OPINION: Since Russia invaded Ukraine a year ago, the world has drifted a long way from the late US President Thomas Jefferson’s counsel in 1801: “Peace, commerce, and honest friendship with all nations, entangling alliances with none.”

A year after Russia invaded Ukraine, oil and gas industry leaders gathered in Houston this week and spoke of pragmatic trade-offs between energy security and energy transition.

Old friends have become new foes, and new alliances are taking shape.

At the CERAWeek by S&P Global event in Houston, Equinor chief executive Anders Opedal spoke as a champion of European energy security now that Norway is providing more natural gas to Europe to replace dwindling Russian supplies.

“When I think about the balanced energy transition, I’m really speaking about where we have to dive in to build up new energy sources before we take down the old ones,” Opedal said.

National oil company leaders from China, Kuwait and Nigeria highlighted their strategies to produce more renewable energy and low-carbon hydrogen, touting their ability to supply cheap, clean and reliable energy.

Later this year, the COP28 climate change summit in the United Arab Emirates will be convened by COP28 president-designate Sultan Ahmed Al Jaber, chief executive of Abu Dhabi National Oil Company.

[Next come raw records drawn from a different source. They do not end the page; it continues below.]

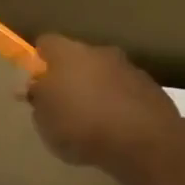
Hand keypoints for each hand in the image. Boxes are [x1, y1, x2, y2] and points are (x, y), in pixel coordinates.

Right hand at [24, 36, 184, 178]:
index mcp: (68, 55)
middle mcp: (99, 52)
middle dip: (67, 77)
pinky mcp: (150, 86)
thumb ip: (37, 99)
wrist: (143, 140)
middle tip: (59, 105)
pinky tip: (111, 126)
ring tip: (87, 120)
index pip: (46, 43)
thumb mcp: (44, 119)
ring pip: (101, 73)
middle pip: (76, 58)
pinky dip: (114, 102)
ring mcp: (128, 67)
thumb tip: (33, 87)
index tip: (34, 83)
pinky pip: (122, 90)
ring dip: (93, 89)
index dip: (37, 61)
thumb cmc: (81, 126)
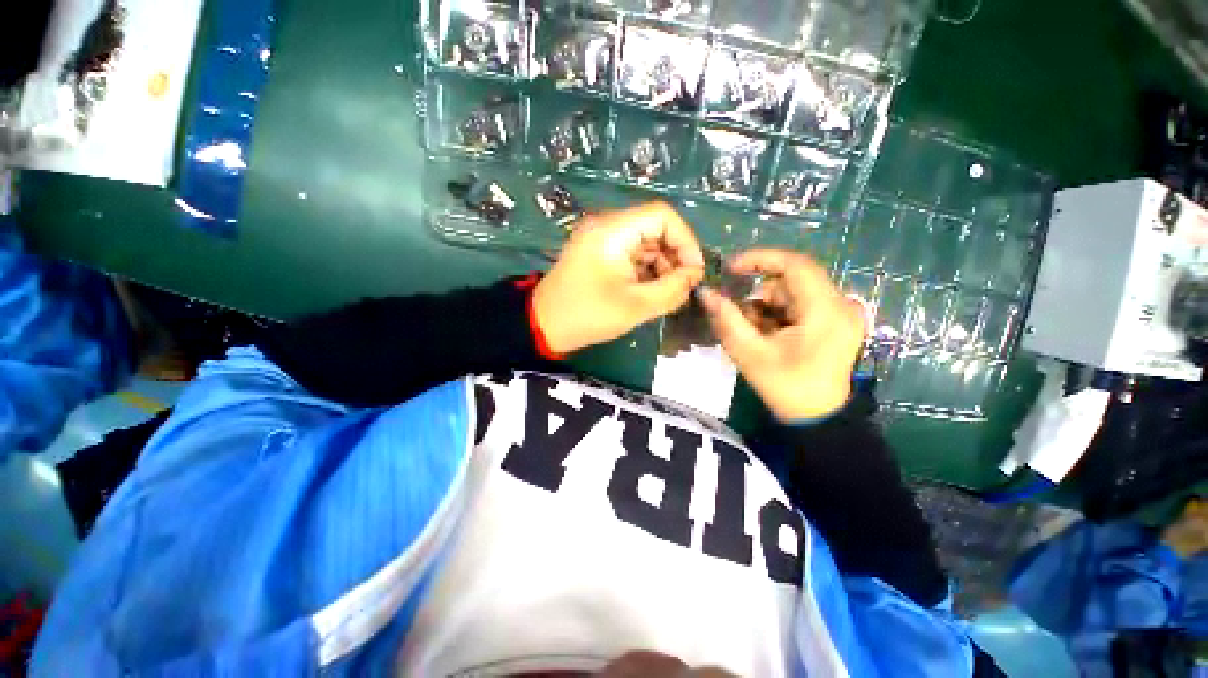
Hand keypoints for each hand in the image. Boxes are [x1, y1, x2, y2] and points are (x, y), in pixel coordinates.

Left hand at [533, 201, 704, 353]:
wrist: (543, 325)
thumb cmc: (588, 315)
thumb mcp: (636, 306)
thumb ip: (672, 289)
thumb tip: (693, 277)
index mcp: (613, 231)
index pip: (662, 216)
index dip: (685, 241)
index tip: (693, 272)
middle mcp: (607, 226)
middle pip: (655, 229)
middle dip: (674, 257)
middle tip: (682, 288)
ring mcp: (601, 240)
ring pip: (645, 244)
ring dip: (662, 267)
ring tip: (667, 294)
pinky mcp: (599, 254)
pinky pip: (632, 255)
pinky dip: (646, 271)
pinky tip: (651, 292)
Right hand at [698, 249, 864, 421]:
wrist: (819, 419)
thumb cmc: (786, 388)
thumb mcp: (750, 353)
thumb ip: (726, 319)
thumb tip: (705, 293)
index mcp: (825, 311)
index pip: (795, 264)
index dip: (759, 259)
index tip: (730, 268)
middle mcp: (841, 304)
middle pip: (791, 280)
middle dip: (759, 296)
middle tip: (740, 319)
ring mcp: (841, 312)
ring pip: (794, 292)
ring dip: (767, 307)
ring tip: (755, 335)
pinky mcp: (836, 320)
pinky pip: (801, 304)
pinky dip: (778, 314)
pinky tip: (769, 336)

This represents a remarkable volte-face from the COP26 gathering in Scotland, where oil companies were largely persona non grata.

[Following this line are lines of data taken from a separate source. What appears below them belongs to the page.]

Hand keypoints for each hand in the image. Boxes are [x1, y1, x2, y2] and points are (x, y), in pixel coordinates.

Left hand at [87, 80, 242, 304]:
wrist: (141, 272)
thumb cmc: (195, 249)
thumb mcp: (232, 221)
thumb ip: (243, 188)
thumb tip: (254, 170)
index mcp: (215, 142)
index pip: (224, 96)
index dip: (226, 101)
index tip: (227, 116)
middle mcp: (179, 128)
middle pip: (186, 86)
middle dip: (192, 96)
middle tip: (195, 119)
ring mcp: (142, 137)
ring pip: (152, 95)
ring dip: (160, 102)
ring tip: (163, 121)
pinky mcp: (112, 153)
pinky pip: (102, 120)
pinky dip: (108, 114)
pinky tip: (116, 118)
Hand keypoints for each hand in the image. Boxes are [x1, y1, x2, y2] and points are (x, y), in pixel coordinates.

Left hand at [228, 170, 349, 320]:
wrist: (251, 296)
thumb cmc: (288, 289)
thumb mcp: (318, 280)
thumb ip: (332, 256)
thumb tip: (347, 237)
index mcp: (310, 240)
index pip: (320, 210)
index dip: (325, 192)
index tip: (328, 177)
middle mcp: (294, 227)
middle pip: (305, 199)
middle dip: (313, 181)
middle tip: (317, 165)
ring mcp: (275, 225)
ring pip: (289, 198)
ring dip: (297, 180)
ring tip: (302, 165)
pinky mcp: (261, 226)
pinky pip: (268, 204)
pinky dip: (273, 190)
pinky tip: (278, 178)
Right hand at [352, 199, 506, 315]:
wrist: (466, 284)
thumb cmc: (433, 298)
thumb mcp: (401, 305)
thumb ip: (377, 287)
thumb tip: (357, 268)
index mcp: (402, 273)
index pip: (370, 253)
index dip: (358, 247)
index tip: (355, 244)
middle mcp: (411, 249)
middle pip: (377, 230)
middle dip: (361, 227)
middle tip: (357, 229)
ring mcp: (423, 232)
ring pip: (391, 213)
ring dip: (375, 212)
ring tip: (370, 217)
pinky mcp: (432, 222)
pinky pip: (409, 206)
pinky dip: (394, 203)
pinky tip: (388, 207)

At CERAWeek, Al Jaber urged the oil and gas industry to create the energy system of the future, today — and to achieve net-zero emissions earlier. “We are way off track,” he admonished. “We need a major course correction.”

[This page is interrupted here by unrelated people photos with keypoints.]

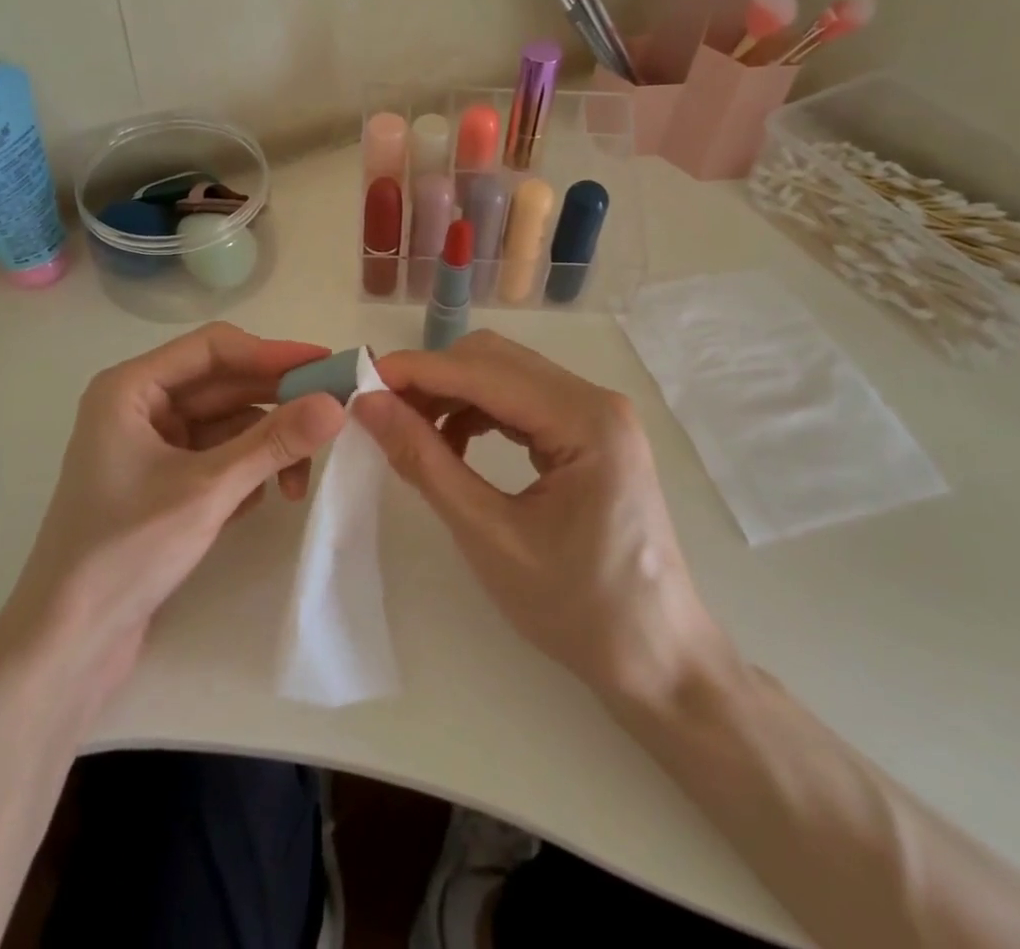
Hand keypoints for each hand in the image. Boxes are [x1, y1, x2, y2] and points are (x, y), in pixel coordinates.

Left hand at [6, 323, 344, 690]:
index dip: (272, 354)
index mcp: (131, 389)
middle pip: (224, 386)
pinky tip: (261, 500)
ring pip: (226, 425)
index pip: (213, 348)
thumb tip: (336, 404)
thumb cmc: (125, 552)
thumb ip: (274, 442)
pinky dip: (246, 471)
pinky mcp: (163, 482)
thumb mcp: (208, 490)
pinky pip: (219, 456)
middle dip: (276, 406)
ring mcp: (151, 446)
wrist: (67, 646)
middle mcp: (140, 407)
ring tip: (296, 485)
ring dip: (265, 447)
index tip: (326, 366)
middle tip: (333, 418)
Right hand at [353, 331, 727, 704]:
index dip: (417, 371)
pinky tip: (452, 445)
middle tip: (380, 411)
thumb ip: (426, 463)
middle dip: (433, 378)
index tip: (360, 381)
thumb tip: (369, 406)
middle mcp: (595, 400)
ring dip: (452, 394)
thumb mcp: (490, 537)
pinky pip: (521, 402)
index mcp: (586, 420)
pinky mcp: (589, 432)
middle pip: (495, 360)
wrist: (658, 660)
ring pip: (505, 376)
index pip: (484, 371)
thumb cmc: (579, 609)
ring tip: (410, 431)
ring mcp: (596, 414)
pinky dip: (478, 412)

International Energy Agency executive director Fatih Birol argued last week that the impacts of the energy crisis “didn’t result in the major increase in global emissions that was initially feared” last year, as renewables helped to “limit the impacts” of a spike in emissions from coal and oil-fired power generation after the invasion of Ukraine.

Such benefits of energy diversification demonstrate the need to stay the course.